Von Alain R. Müller, vom 12.04.20

Liebe Gewerkschaften und Berufsverbände, liebe Pflegende

Die Gewerkschaften und Berufsverbände des Gesundheits-, insbesondere des Pflegepersonals, müssen jetzt – mehr denn je – ihre Aufgabe wahrnehmen und die vorhandenen und neu aufgekommenen Kräfte bündeln, koordinieren und gezielt einsetzen. Sie müssen unsere Interessen langanhaltend, durchgehend, auf hohem Aktionsniveau und stringent vertreten.

Gemeinsame Strategie der Gewerkschaften

Die Gewerkschaften und Berufsverbände müssen dafür und in unserem Interesse zusammenarbeiten und gemeinsam auftreten. Sie müssen eine gemeinsame Strategie fahren, um zu verdeutlichen, wie ernst die Lage im Pflegebereich ist und war und auch bleiben wird, wenn wir im Sinne der Pflegenden nichts daran ändern.

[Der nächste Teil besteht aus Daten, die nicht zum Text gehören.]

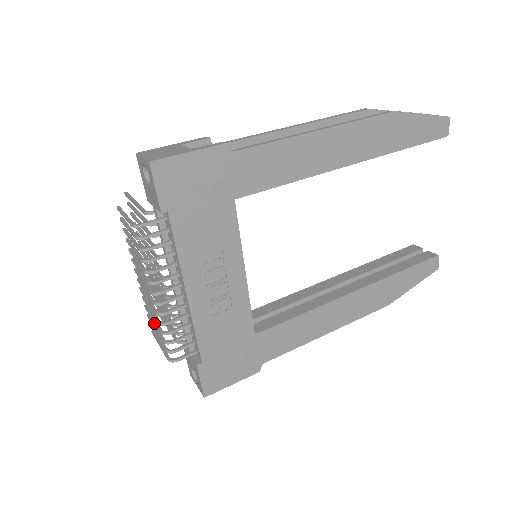
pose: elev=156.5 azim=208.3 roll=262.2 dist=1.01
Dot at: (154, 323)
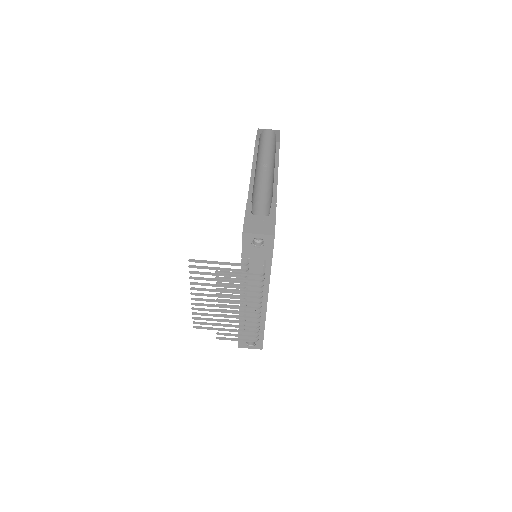
Dot at: occluded
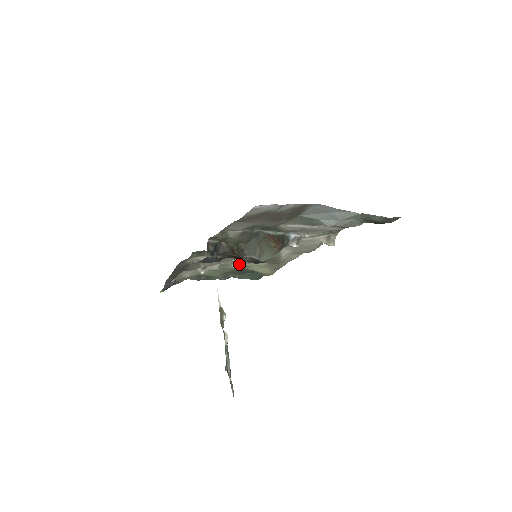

Nur ein gemeinsamer Auftritt von Gewerkschaften und Berufsverbände hilft uns, unsere Situation im schon lange nötigen Mass zu verbessern.

Wenn die Gewerkschaften und Berufsverbände nicht zusammenarbeiten, sondern nebeneinander her oder gegeneinander agieren, verlieren sie in ihrem Tun an Kraft, Aussage, Glaubwürdigkeit und vor allem an Wirkung.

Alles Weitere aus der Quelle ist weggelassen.